No business alerts. Unless someone queried a specific transaction and noticed the data didn’t match, there was no reason to suspect anything.

The bug was discovered when a downstream report showed financial figures that didn’t reconcile. The investigation traced it back to dimension records that had been overwritten — some of them weeks earlier.


The guardrails that would have caught it

Every single one of these checks is simple. None of them existed in the original pipeline.

1. Assert no negative surrogate keys

The simplest possible check. If your keys should always be positive, verify it.

SELECT COUNT(*) AS negative_key_count
FROM new_transactions
WHERE sk_transaction_id < 0

If this returns anything other than zero, stop the pipeline.

2. Check key monotonicity

New keys should always be greater than the current max. If they’re not, something broke.

SELECT
    (SELECT MAX(sk_transaction_id) FROM dim_transaction) AS current_max,
    MIN(sk_transaction_id) AS new_min
FROM new_transactions
HAVING new_min <= current_max

This query should return no rows. If it does, your key generation is compromised.

3. Validate MERGE outcomes

After the MERGE, check what actually happened. In Databricks, Delta Lake tracks operation metrics:

DESCRIBE HISTORY dim_transaction LIMIT 1

Inspect operationMetrics. If numTargetRowsUpdated is greater than zero when you only expected inserts — you have a problem.

4. Use BIGINT

BIGINT gives you a 64-bit signed integer: max value 9,223,372,036,854,775,807. That’s 9.2 quintillion.

CREATE TABLE dim_transaction (
    sk_transaction_id BIGINT,
    ...
)

The storage cost difference between INT and BIGINT is 4 bytes per row. On a table with 10 million rows, that’s 40 MB. Your data integrity is worth more than 40 MB.

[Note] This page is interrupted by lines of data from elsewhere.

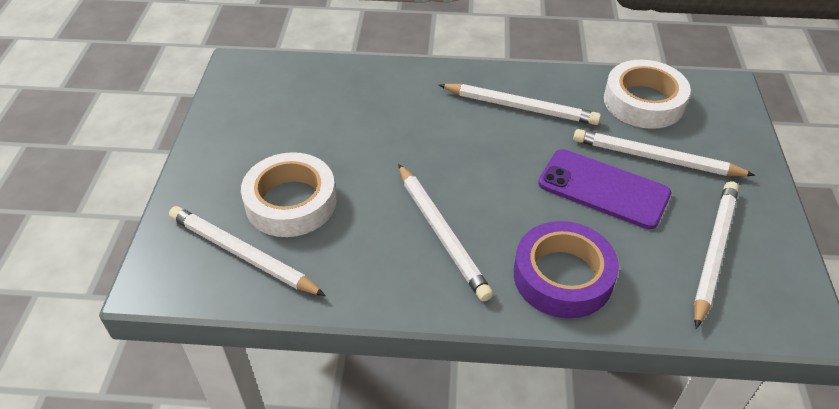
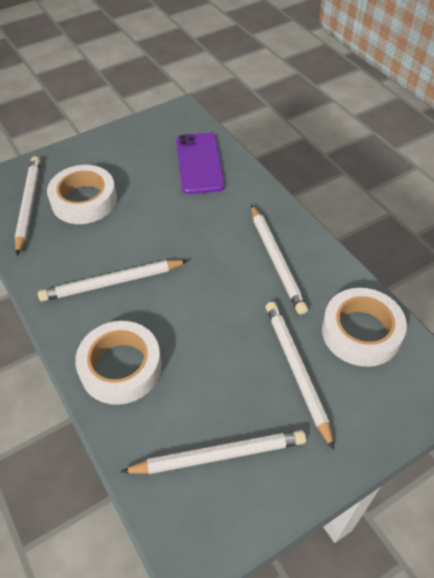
camera: 55 degrees right, 5 degrees up
(442, 233) = (112, 283): white pencil -> white pencil turned 45 degrees clockwise
(562, 276) = (121, 367): purple tape -> white tape
(603, 189) = (230, 351): purple phone -> purple phone (199, 163)

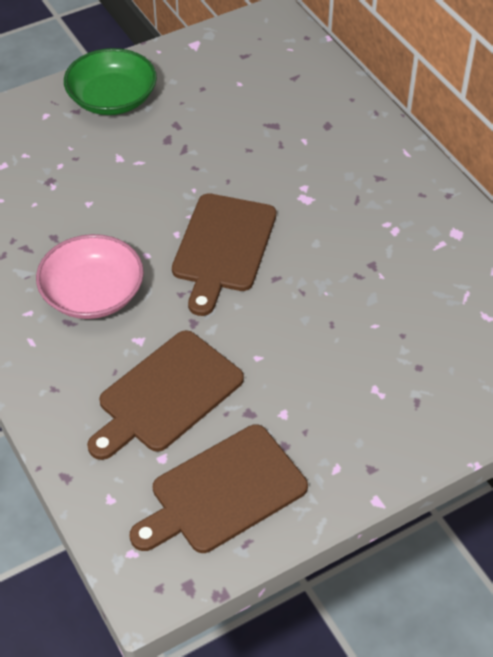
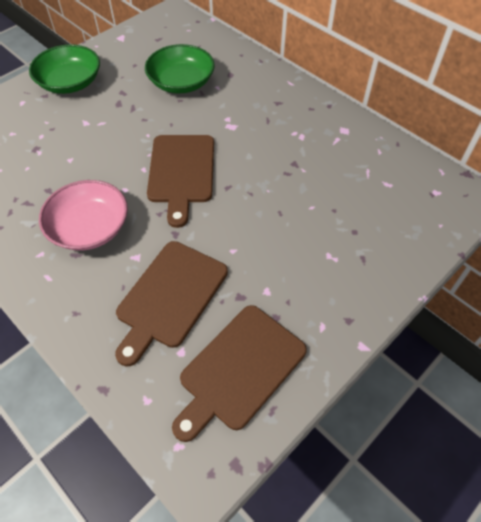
camera: 15 degrees left, 5 degrees up
(258, 125) = (181, 82): none -> green bowl

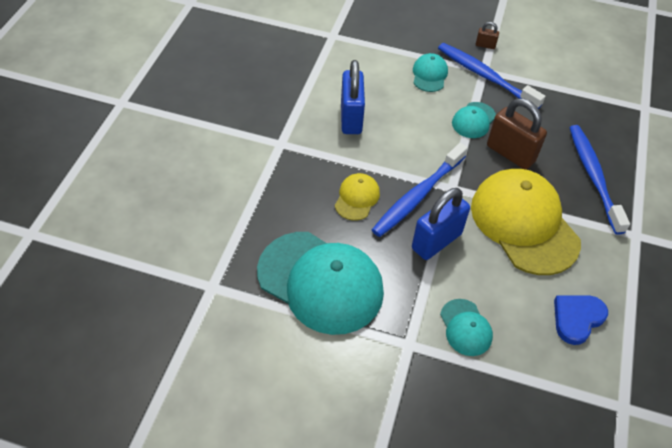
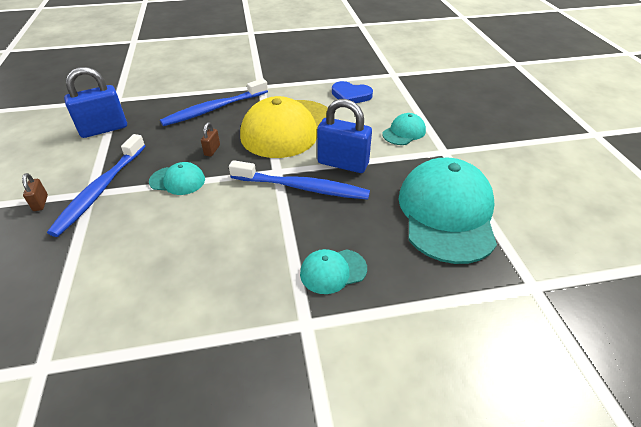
camera: 115 degrees left, 10 degrees down
(351, 118) = (222, 273): blue padlock -> blue padlock (104, 129)
(357, 198) = (336, 225): yellow cap -> none
(429, 75) = (112, 231): turquoise cap -> turquoise cap (333, 271)
(510, 153) = (212, 150): brown padlock -> brown padlock, size x0.45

5. Reconsider MAX(id) + ROW_NUMBER()

This pattern is fragile. It relies on the current max being correct, on the type being large enough, and on no concurrent writes happening. Any of these assumptions can break.

Alternatives worth considering:

ApproachProsCons
monotonically_increasing_id()Guaranteed unique per jobNot sequential, can look messy
UUID / hash-based keysNo collision riskLarger, not sortable
Delta GENERATED ALWAYS AS IDENTITYClean, managed by DeltaDatabricks-specific

Each has trade-offs, but all of them are more robust than manually computing the next integer.


The lesson Spark won’t teach you

Spark is a compute engine. It processes your data exactly as you tell it to. It won’t second-guess your types, flag suspicious values, or refuse to overwrite good data with bad.

That’s your job.

Every pipeline should answer three questions before writing to a target table:

  1. Are the keys valid? — positive, unique, monotonically increasing
  2. Does the MERGE do what I expect? — inserts when expected, updates only when intended
  3. Would I notice if the data was wrong? — downstream reconciliation, row count deltas, value range checks

If you can’t answer yes to all three, your pipeline isn’t done. It just looks done.


If you’re reading this thinking “I should check my surrogate key columns” — yeah, you probably should. Run a SELECT MIN(sk_id) on your dimension tables. If anything comes back negative, we should talk.